Robotics Revolutionizes Cures
Human Genome Project - Genetics
The Human Genome Project, which was released to the public in 2000; it has perhaps made the biggest impact in advancing medicine, whether in diagnosis or treatment than any other single discovery in history. Certainly there is still illness, and consumer costs remains a problem, however, some diseases that were considered a death sentence now have a better chance of treatment. The two in particular that come to mind are HIV/AIDS and cancer.
The best of the new discoveries is the potential for treatment that is more affordable in the future for those that are uninsured or under insured. The US Census Bureau reports for 2016, report that 91.1 million residents are now insured. Changing Obamacare has affected these numbers between 2016-2017, along with some of the other health insurance changes. The focus of this article is the fantastic new advances in medical care.
The third leading cause of death is HIV/AIDS, killing approximately 1.8 million people annually in poor countries. Clinical researchers from John Hopkins University and College London have discovered a way to use blood to combat this disease, rather than trying to kill the virus. When a person is infected by HIV, the body’s immune system provides a quick, but flawed defense to the virus.

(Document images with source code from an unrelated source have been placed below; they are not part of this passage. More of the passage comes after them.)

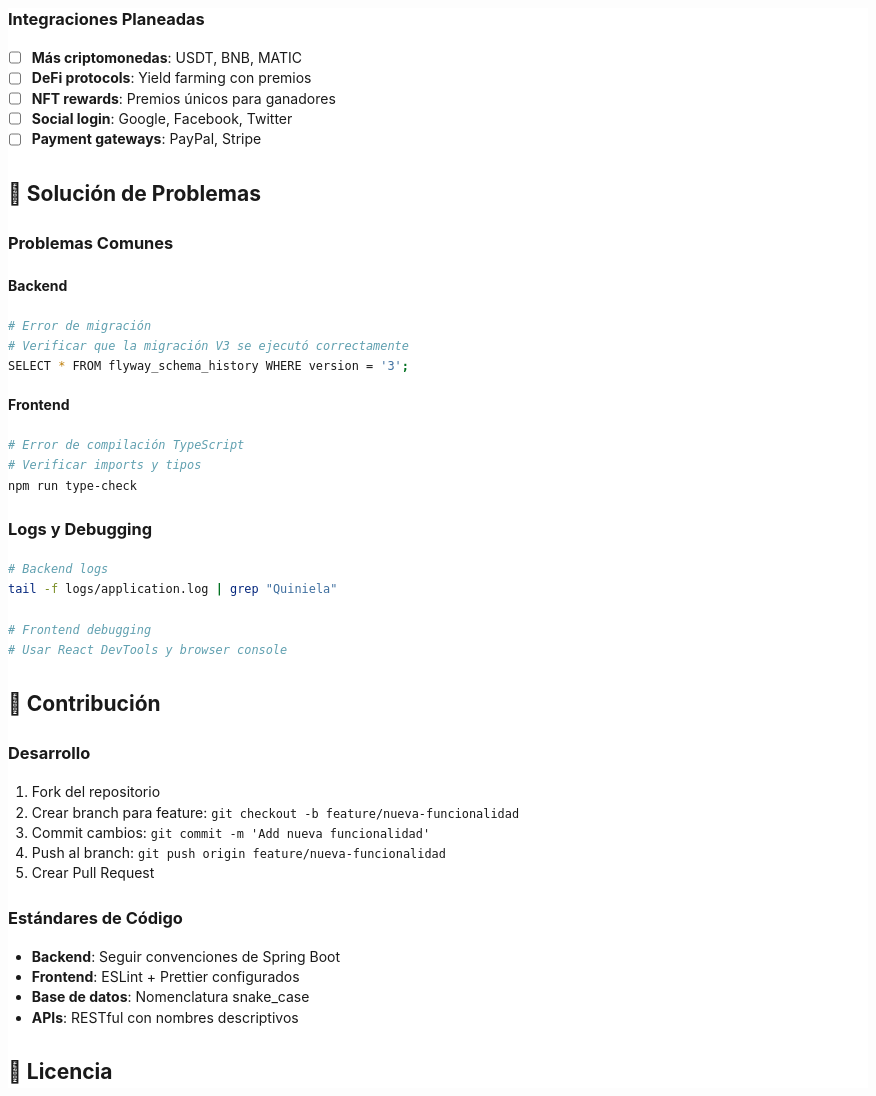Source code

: ### Integraciones Planeadas
- [ ] **Más criptomonedas**: USDT, BNB, MATIC
- [ ] **DeFi protocols**: Yield farming con premios
- [ ] **NFT rewards**: Premios únicos para ganadores
- [ ] **Social login**: Google, Facebook, Twitter
- [ ] **Payment gateways**: PayPal, Stripe

## 🐛 Solución de Problemas

### Problemas Comunes

#### Backend
```bash
# Error de migración
# Verificar que la migración V3 se ejecutó correctamente
SELECT * FROM flyway_schema_history WHERE version = '3';
```

#### Frontend
```bash
# Error de compilación TypeScript
# Verificar imports y tipos
npm run type-check
```

### Logs y Debugging
```bash
# Backend logs
tail -f logs/application.log | grep "Quiniela"

# Frontend debugging
# Usar React DevTools y browser console
```

## 🤝 Contribución

### Desarrollo
1. Fork del repositorio
2. Crear branch para feature: `git checkout -b feature/nueva-funcionalidad`
3. Commit cambios: `git commit -m 'Add nueva funcionalidad'`
4. Push al branch: `git push origin feature/nueva-funcionalidad`
5. Crear Pull Request

### Estándares de Código
- **Backend**: Seguir convenciones de Spring Boot
- **Frontend**: ESLint + Prettier configurados
- **Base de datos**: Nomenclatura snake_case
- **APIs**: RESTful con nombres descriptivos

## 📄 Licencia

The HIV takes the membrane from the cell that it infects. The researchers found they could remove a portion of the membrane to make it more permeable, which would let the body mount a stronger defense. While this is not yet a cure of HIV, this breakthrough will eventually reduce necessary resources to combat this disease, and it should also allow treatment of other similar types of similar diseases.
Hand Size Ultrasound
Jeff Neasham and Research Associate Dave Graham at Newcastle University developed a hand held size ultrasound device (USB) that plugs into a computer and works the same way ultrasound scanner that is used to picture an unborn child. These medical units typically cost £20,000 to £100,000. This new scanner costs as little as £30-£40. Ultrasounds are done routinely on pregnant women in most civilized countries in the world.

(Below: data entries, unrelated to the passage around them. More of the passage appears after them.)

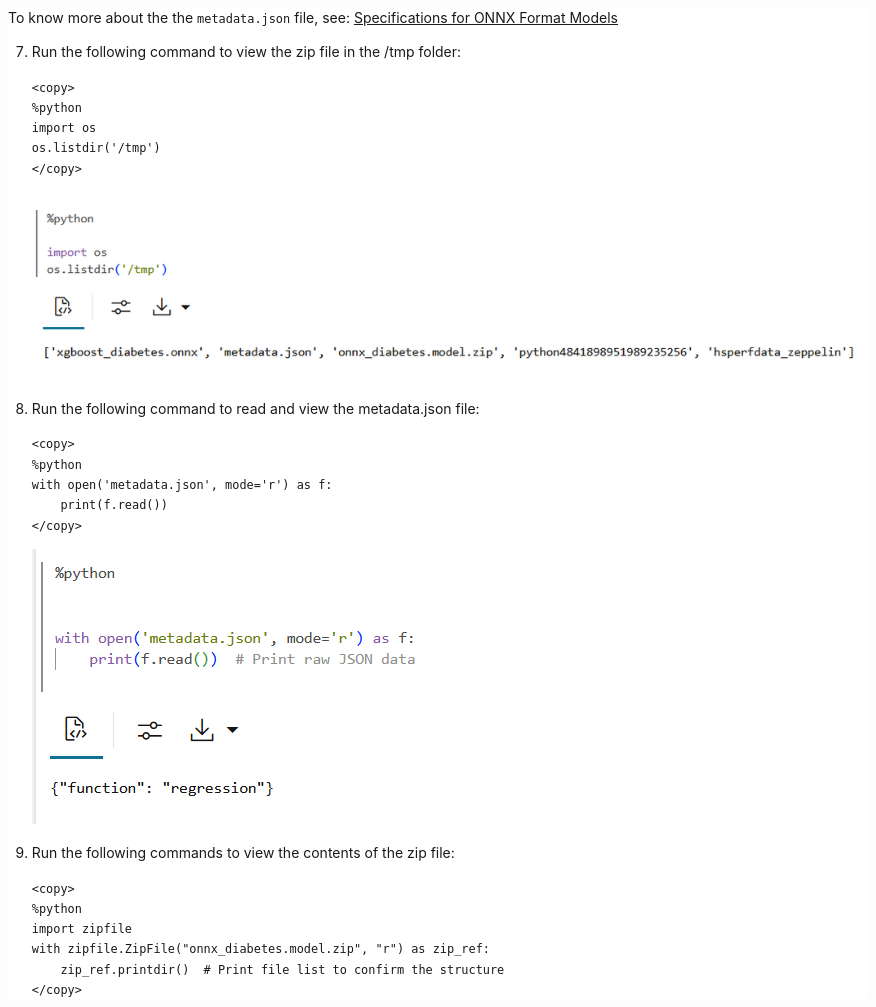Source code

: To know more about the the `metadata.json` file, see:  [Specifications for ONNX Format Models](https://docs.oracle.com/en/database/oracle/machine-learning/omlss/omlss/onnx_spec.html)

7. Run the following command to view the zip file in the /tmp folder:

     ```
    <copy>
    %python  
    import os
    os.listdir('/tmp')
    </copy>
    ```

    ![View the content of the zip file](images/view-zip-file.png)

8. Run the following command to read and view the metadata.json file:
    ```
    <copy>
    %python  
    with open('metadata.json', mode='r') as f:
        print(f.read())  
    </copy>
    ```

   ![View the content of the metadata.json file](images/view-metadata-json.png)


9. Run the following commands to view the contents of the zip file: 

    ```
    <copy>
    %python  
    import zipfile 
    with zipfile.ZipFile("onnx_diabetes.model.zip", "r") as zip_ref:
        zip_ref.printdir()  # Print file list to confirm the structure
    </copy>
    ```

The goal for this new scanner is to provide health care in third world impoverished countries. This same, affordable unit could save the lives of thousands of women and babies around the world. Currently the UN estimates that 515,000 women die annually from complications during pregnancy or childbirth. Most of these are avoidable. In industrialized countries only 1 in 4 women die during childbirth, but that number increases to 1 in 13 in developing countries.

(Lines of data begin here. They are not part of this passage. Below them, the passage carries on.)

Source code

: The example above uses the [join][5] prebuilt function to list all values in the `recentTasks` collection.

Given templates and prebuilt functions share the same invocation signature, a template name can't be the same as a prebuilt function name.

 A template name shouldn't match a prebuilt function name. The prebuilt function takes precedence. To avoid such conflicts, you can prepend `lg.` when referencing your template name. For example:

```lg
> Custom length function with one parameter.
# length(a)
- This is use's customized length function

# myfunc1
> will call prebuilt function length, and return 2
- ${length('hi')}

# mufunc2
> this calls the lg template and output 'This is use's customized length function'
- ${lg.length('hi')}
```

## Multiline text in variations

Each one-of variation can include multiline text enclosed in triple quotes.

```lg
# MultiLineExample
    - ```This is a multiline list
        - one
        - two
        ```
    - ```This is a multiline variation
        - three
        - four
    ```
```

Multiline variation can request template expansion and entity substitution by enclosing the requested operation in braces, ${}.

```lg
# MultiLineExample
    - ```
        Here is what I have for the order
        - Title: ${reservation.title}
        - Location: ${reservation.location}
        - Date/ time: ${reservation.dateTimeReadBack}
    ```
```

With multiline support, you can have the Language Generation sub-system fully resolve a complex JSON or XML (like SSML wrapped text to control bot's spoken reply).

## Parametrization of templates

What is Lou Gehrig’s Disease?
Another very exciting discovery by the Northwestern University Feinberg School of Medicine study promises a possible cure for one of the biggest mysteries in this century. Amyotrophic lateral sclerosis, more commonly known as Lou Gherig’s disease, is a horrible, fatal disease that has long stumped scientist as to how it occurs or to find an effective treatment.
This disease is a neurodegenerative disease that gradually paralyzes its victims. These scientists have discovered that the cause of this disease is due to a flaw in the protein recycling system in the neurons of the spinal cord and brain. Having finally diagnosed the cause of the disease, now scientist will be able to find a cure.
Robot Surgery Treats Brain Blood Clots
Robot surgeries or robotic assisted surgeries have now become common place. In 2007, at Cleveland Clinic surgeons removed kidneys through a small incision in the patient’s naval. Numerous hospitals now have this ability.
Since that time robot surgeries have evolved as they are very accurate. They are particularly useful in cancer surgeries. The magnification lets the surgeons get very clean margins. These surgeries are typically used in minor surgeries due to the small incisions typically used.
The benefits of robotic surgery include:
- "Fewer complications, such as surgical site infection
- Less pain and blood loss
- Quicker recovery
- Smaller, less noticeable scars
Robot surgery is expensive, however, the benefit of less invasive surgery and surgery with precision accuracy outweigh the concern of cost.
Full-Length Surgery: Robot-Assisted Single-Site Gallbladder Removal
There are numerous other advances happening as this article is being written.The advances in stem cell research are staggering and volumes could be written.
One of the problems for doctors is harnessing the large volume of information of a patient, along with all the new medications and data. Doctors are frequently using new technology, including IPods, just for this reason. The new technology for some of the worst diseases of man is very exciting and holds great promise for the future.